This contains the magnitude of the Ewald offset vector between the observed reflection centroids and their centroids in reciprocal space.
These are in a crystal-fixed cartesian coordinate system.
Because we're dealing with still images here, each of the reflections have partial intensities which are dictated by how far away from the ideal Bragg contition they fall.
The Ewald offset is a way of summarizing how disastified Bragg's law is for a particular reflection observation.
We will achieve the best merging performance with
Careless
if we include this column in the metadata supplied to the scaling model.
Effectively, this enables the algorithm to learn a reciprocal lattice point model.
For the sake of comparison, let's first merge the data without the Ewald offsets.
mkdir merge #First make an output directory
careless mono \
--anomalous \
--mlp-layers=10 \
--image-layers=2 \
--dmin=1.8 \
--iterations=30_000 \
"dHKL,xobs,yobs" \
unmerged.mtz \
merge/thermolysin
In this example we use the --image-layers
flag.
This instructs Careless
to add 2 neural network layers per image.
In single-crystal experiments, we can reasonably expect the scale to vary smoothly throughout a rotation series.
However, this is not the case with serial data, because each image originates from a separate crystal with its own inherent scattering power.
We can overcome the intrinsic choppiness in the image scale function by learning separate neural network parameters for each image.
XFEL beam intensities fluctuate much more than synchrotron sources so a per image layers may be warranted even for single-crystal XFEL experiments.
This is an open question for future work on variational merging.
Regardless, it is worth noting that the per image layers break the global scale parameterization in the default careless implementation.
Luckily, it is easilly implemented and costs very little in terms of performance.
This example also uses the --dmin
flag to set the maximum resolution to 1.8 Å which is the published resolution of this data set.
We use the --anomalous
flag to indicate we would like to merge the Friedel mates separately.

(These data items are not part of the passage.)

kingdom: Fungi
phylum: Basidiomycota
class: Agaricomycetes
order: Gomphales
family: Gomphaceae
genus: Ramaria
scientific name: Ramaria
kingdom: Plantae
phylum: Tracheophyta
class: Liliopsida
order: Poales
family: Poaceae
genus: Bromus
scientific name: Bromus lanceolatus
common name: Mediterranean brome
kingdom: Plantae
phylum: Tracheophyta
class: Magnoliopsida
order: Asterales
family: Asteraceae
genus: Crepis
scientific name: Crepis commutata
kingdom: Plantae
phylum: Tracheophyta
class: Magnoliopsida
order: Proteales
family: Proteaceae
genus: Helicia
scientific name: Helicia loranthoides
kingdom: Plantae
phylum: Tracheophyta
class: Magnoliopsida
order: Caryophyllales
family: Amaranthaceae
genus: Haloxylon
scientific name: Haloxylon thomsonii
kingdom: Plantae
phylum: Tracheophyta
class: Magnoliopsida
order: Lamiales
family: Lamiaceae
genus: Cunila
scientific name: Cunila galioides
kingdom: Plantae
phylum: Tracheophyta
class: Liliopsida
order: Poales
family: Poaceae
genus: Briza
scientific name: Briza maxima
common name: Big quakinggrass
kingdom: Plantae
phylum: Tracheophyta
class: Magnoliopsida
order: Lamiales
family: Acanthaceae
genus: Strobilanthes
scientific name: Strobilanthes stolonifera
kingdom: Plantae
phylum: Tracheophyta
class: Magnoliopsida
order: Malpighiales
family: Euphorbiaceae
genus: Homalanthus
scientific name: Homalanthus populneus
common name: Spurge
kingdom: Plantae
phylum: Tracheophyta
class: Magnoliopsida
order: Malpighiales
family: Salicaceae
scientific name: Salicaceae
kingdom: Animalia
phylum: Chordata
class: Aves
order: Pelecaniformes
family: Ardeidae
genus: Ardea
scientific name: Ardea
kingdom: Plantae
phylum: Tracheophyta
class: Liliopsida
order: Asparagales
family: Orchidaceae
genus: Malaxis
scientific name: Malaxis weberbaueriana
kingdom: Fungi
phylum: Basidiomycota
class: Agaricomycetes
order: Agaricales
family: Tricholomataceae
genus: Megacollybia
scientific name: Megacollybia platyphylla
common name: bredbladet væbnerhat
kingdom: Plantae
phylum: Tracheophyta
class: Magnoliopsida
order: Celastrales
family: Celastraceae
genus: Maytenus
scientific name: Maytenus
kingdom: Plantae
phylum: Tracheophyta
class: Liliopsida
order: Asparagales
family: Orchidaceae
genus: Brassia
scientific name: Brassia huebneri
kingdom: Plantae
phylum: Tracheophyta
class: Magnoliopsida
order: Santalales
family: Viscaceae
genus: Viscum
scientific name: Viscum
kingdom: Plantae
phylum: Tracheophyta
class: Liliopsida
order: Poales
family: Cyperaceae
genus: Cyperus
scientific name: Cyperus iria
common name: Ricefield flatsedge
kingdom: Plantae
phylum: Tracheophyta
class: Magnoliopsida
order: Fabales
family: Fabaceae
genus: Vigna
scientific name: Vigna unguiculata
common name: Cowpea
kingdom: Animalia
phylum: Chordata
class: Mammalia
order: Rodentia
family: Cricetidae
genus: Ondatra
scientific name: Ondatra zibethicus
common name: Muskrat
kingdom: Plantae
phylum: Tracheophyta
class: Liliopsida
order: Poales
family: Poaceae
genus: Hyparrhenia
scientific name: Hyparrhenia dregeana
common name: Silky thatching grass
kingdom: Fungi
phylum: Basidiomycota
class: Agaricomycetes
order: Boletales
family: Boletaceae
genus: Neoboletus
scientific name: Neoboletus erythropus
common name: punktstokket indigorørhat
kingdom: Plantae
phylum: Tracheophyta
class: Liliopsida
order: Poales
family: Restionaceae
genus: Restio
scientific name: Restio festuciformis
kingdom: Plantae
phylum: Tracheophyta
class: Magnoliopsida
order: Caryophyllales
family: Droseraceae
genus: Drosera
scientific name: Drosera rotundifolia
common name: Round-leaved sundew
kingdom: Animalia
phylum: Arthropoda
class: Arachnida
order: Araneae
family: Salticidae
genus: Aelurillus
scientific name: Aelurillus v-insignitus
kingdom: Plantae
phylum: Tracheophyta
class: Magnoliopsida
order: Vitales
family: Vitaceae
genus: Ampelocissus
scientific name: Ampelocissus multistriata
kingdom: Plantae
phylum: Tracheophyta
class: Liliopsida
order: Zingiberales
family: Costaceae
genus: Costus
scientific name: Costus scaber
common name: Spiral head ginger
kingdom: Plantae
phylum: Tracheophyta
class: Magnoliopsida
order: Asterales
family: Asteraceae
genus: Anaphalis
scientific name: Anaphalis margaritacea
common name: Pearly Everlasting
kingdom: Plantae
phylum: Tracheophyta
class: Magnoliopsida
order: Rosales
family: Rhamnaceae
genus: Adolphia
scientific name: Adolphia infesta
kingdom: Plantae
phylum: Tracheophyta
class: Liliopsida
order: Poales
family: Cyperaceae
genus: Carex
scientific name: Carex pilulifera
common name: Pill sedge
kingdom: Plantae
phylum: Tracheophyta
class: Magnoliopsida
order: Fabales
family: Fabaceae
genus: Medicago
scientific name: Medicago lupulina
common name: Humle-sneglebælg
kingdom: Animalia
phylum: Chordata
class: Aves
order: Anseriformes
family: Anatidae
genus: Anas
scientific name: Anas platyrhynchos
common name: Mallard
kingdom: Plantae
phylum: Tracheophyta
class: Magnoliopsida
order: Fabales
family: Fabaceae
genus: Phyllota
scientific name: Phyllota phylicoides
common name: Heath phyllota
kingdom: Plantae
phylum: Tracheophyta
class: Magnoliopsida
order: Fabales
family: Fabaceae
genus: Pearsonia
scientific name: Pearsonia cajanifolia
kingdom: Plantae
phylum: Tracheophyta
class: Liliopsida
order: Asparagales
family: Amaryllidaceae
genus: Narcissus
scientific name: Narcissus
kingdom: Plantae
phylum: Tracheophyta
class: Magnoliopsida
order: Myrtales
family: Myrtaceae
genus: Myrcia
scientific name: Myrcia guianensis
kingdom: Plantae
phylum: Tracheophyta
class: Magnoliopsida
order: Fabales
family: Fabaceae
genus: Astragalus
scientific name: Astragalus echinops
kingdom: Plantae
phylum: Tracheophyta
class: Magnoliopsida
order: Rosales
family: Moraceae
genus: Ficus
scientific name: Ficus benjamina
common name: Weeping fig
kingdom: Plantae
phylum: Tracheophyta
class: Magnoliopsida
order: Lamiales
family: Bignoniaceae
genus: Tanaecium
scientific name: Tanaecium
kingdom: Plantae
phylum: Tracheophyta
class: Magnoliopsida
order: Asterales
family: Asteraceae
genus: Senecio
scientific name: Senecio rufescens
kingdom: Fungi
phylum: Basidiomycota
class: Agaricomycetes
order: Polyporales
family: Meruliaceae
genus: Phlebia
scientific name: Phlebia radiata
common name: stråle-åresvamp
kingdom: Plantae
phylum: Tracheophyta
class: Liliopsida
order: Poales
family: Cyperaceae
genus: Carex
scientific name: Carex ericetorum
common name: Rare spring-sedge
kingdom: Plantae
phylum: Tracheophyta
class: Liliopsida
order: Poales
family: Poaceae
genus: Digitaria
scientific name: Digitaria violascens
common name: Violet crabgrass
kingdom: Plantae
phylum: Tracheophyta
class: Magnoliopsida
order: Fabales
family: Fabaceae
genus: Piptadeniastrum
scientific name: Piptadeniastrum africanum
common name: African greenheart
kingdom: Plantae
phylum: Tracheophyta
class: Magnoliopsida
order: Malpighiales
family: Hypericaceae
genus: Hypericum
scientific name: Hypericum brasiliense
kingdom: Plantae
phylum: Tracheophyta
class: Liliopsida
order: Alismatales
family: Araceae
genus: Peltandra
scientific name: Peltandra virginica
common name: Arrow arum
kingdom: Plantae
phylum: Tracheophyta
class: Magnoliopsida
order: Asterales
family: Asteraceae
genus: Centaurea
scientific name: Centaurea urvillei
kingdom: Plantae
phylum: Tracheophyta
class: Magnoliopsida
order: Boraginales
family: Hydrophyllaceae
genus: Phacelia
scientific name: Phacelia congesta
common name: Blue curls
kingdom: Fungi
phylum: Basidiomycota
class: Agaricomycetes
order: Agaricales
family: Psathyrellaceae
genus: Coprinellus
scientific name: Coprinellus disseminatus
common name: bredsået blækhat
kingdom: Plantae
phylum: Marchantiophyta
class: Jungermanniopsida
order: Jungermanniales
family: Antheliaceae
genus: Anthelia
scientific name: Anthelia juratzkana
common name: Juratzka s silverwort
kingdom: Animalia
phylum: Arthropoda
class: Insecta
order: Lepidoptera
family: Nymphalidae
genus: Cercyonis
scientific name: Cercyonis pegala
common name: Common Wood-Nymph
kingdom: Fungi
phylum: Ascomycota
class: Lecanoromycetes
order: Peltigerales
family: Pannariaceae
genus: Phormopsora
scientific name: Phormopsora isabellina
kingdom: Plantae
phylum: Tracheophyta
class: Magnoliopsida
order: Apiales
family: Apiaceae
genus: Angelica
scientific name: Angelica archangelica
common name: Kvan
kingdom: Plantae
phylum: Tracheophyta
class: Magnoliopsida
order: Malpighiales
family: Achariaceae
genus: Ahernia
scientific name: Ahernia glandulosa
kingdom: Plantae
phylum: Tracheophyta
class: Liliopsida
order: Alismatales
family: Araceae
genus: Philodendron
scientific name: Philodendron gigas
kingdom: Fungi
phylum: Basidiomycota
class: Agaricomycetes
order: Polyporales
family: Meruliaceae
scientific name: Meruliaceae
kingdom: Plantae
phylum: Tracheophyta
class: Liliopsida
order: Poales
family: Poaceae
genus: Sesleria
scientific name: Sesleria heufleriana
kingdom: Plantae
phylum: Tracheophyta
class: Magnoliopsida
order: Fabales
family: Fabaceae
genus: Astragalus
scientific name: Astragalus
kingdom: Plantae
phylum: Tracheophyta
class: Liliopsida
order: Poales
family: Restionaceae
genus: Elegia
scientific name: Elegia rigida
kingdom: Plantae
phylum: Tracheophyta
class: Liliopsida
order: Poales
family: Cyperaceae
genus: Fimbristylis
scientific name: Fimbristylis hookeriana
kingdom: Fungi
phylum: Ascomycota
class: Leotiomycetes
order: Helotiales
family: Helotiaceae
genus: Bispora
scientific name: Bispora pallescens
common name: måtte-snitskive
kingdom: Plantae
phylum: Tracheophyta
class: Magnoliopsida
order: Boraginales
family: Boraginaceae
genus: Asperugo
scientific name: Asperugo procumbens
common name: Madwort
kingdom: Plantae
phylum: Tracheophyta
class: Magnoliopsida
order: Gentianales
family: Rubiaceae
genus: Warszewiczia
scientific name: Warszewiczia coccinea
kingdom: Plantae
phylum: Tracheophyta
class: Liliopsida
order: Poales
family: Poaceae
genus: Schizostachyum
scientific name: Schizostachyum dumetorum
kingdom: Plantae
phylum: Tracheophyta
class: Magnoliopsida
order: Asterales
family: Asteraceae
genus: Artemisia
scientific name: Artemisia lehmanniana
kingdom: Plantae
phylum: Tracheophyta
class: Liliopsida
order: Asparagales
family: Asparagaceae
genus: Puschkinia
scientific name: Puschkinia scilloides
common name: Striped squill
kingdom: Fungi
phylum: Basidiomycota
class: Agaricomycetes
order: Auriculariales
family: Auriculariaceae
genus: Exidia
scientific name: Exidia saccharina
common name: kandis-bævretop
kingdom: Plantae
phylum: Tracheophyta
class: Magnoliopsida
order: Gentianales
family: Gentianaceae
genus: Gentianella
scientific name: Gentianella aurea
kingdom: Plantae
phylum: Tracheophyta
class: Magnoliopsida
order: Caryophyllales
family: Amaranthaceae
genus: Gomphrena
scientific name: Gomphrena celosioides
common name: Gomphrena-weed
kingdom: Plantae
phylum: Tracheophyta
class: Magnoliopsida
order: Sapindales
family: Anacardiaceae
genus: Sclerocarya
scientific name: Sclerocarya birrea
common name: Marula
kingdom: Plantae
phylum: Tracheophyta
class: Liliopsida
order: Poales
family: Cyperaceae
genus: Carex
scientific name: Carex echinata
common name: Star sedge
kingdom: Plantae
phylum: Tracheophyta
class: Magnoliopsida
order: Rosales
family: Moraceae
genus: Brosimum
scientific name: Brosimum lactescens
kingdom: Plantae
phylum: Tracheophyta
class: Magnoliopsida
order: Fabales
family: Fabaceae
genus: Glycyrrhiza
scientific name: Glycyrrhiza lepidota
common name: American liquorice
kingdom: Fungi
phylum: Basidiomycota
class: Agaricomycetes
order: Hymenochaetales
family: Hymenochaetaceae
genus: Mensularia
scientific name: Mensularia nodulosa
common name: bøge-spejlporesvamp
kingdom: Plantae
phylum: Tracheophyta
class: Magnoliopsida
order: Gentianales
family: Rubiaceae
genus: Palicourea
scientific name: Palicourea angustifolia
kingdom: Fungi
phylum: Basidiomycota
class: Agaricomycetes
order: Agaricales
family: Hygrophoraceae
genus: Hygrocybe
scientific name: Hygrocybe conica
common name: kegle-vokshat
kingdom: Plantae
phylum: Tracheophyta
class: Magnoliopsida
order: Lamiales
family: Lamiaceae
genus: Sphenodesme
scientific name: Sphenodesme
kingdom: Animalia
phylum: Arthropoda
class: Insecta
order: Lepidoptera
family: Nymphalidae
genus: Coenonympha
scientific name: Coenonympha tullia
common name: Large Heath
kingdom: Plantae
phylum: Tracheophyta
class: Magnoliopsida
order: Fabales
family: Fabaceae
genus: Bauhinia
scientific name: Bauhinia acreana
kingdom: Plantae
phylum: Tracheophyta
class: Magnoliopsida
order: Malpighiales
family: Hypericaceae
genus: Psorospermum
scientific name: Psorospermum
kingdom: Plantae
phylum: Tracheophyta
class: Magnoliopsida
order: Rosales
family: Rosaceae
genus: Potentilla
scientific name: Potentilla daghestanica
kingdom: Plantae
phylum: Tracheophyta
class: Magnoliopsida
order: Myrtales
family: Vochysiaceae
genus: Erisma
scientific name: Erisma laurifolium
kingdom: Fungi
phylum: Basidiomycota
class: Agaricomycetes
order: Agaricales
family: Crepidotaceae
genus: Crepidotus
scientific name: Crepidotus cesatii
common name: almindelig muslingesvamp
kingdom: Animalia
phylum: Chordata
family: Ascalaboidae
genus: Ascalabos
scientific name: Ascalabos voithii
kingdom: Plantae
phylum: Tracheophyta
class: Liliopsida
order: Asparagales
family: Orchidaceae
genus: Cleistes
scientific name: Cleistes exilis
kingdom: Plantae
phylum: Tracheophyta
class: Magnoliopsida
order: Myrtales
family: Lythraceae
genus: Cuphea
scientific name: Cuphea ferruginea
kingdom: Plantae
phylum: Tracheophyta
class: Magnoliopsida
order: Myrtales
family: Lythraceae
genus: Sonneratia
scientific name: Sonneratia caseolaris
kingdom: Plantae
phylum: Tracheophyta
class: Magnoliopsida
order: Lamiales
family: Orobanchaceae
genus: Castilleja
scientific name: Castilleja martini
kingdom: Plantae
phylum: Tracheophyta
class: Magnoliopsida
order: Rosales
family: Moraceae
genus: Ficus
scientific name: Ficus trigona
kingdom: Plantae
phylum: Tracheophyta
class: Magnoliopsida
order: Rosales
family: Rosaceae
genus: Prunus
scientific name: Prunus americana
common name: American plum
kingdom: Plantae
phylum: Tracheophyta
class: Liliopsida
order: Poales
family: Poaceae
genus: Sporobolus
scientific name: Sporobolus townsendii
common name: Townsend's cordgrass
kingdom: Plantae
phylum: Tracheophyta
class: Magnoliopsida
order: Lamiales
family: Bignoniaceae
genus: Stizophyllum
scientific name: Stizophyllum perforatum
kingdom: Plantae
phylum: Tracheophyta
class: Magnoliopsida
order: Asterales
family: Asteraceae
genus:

After this is finished running, reapeat the procedure wiht a new base directory and supply the metadata keys for the Ewald offsets "ewald_offset"
.
mkdir merge_eo #eo for Ewald offset
careless mono \
--anomalous \
--mlp-layers=10 \
--image-layers=2 \
--dmin=1.8 \
--iterations=30_000 \
"dHKL,xobs,yobs,ewald_offset" \
unmerged.mtz \
merge_eo/thermolysin
Now we can use the reference structure, 2tli, to make a map with PHENIX. There is a refinement script prepared for this.
mkdir phenix
phenix.refine refine.eff
After PHENIX has finished, you can pull up the electron density map by typing
coot phenix/thermolysin_1.pdb phenix/thermolysin_1.mtz
This map should look fairly good for low redundancy XFEL data.
Now have a look at the anomalous difference map from the refined mtz.
You can look this in coot by selecting the ANOM and PHANOM colums.